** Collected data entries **
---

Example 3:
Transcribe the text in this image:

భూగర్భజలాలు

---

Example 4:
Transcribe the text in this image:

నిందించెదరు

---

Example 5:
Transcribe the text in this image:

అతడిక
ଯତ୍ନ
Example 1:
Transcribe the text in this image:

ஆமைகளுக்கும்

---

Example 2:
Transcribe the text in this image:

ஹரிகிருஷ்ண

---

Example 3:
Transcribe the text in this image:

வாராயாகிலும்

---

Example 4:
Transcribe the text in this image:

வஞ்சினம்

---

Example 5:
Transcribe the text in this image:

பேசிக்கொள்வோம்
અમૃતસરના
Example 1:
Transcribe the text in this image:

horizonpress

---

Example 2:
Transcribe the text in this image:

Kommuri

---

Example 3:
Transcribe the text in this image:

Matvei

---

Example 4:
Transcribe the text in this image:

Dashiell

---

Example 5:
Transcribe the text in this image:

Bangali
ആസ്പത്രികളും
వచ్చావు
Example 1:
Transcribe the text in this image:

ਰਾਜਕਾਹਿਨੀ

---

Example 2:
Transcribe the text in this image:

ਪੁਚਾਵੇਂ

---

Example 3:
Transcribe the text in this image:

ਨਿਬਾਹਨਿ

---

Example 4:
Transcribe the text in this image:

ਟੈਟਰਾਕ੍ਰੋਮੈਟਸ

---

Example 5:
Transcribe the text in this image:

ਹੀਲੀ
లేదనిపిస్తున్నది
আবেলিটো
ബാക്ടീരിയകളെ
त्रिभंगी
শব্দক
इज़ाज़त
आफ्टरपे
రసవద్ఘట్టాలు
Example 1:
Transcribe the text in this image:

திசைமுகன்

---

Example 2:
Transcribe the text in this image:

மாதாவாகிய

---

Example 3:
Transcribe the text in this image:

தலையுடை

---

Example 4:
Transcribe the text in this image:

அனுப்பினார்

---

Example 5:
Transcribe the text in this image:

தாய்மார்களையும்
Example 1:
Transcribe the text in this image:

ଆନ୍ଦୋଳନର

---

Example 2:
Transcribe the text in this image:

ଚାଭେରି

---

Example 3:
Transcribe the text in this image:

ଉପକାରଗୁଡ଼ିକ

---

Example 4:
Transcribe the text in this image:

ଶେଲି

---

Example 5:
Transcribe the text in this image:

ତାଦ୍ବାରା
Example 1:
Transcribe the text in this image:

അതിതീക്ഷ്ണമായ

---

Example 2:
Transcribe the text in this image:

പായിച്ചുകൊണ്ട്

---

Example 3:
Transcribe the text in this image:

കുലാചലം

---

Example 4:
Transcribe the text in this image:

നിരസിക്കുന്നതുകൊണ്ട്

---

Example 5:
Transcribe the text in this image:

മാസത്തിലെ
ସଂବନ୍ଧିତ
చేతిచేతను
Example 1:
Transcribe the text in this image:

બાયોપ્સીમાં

** About this task **
This exercise calls for every record above to be written out again exactly.

** Task answer **
---

Example 3:
Transcribe the text in this image:

భూగర్భజలాలు

---

Example 4:
Transcribe the text in this image:

నిందించెదరు

---

Example 5:
Transcribe the text in this image:

అతడిక
ଯତ୍ନ
Example 1:
Transcribe the text in this image:

ஆமைகளுக்கும்

---

Example 2:
Transcribe the text in this image:

ஹரிகிருஷ்ண

---

Example 3:
Transcribe the text in this image:

வாராயாகிலும்

---

Example 4:
Transcribe the text in this image:

வஞ்சினம்

---

Example 5:
Transcribe the text in this image:

பேசிக்கொள்வோம்
અમૃતસરના
Example 1:
Transcribe the text in this image:

horizonpress

---

Example 2:
Transcribe the text in this image:

Kommuri

---

Example 3:
Transcribe the text in this image:

Matvei

---

Example 4:
Transcribe the text in this image:

Dashiell

---

Example 5:
Transcribe the text in this image:

Bangali
ആസ്പത്രികളും
వచ్చావు
Example 1:
Transcribe the text in this image:

ਰਾਜਕਾਹਿਨੀ

---

Example 2:
Transcribe the text in this image:

ਪੁਚਾਵੇਂ

---

Example 3:
Transcribe the text in this image:

ਨਿਬਾਹਨਿ

---

Example 4:
Transcribe the text in this image:

ਟੈਟਰਾਕ੍ਰੋਮੈਟਸ

---

Example 5:
Transcribe the text in this image:

ਹੀਲੀ
లేదనిపిస్తున్నది
আবেলিটো
ബാക്ടീരിയകളെ
त्रिभंगी
শব্দক
इज़ाज़त
आफ्टरपे
రసవద్ఘట్టాలు
Example 1:
Transcribe the text in this image:

திசைமுகன்

---

Example 2:
Transcribe the text in this image:

மாதாவாகிய

---

Example 3:
Transcribe the text in this image:

தலையுடை

---

Example 4:
Transcribe the text in this image:

அனுப்பினார்

---

Example 5:
Transcribe the text in this image:

தாய்மார்களையும்
Example 1:
Transcribe the text in this image:

ଆନ୍ଦୋଳନର

---

Example 2:
Transcribe the text in this image:

ଚାଭେରି

---

Example 3:
Transcribe the text in this image:

ଉପକାରଗୁଡ଼ିକ

---

Example 4:
Transcribe the text in this image:

ଶେଲି

---

Example 5:
Transcribe the text in this image:

ତାଦ୍ବାରା
Example 1:
Transcribe the text in this image:

അതിതീക്ഷ്ണമായ

---

Example 2:
Transcribe the text in this image:

പായിച്ചുകൊണ്ട്

---

Example 3:
Transcribe the text in this image:

കുലാചലം

---

Example 4:
Transcribe the text in this image:

നിരസിക്കുന്നതുകൊണ്ട്

---

Example 5:
Transcribe the text in this image:

മാസത്തിലെ
ସଂବନ୍ଧିତ
చేతిచేతను
Example 1:
Transcribe the text in this image:

બાયોપ્સીમાં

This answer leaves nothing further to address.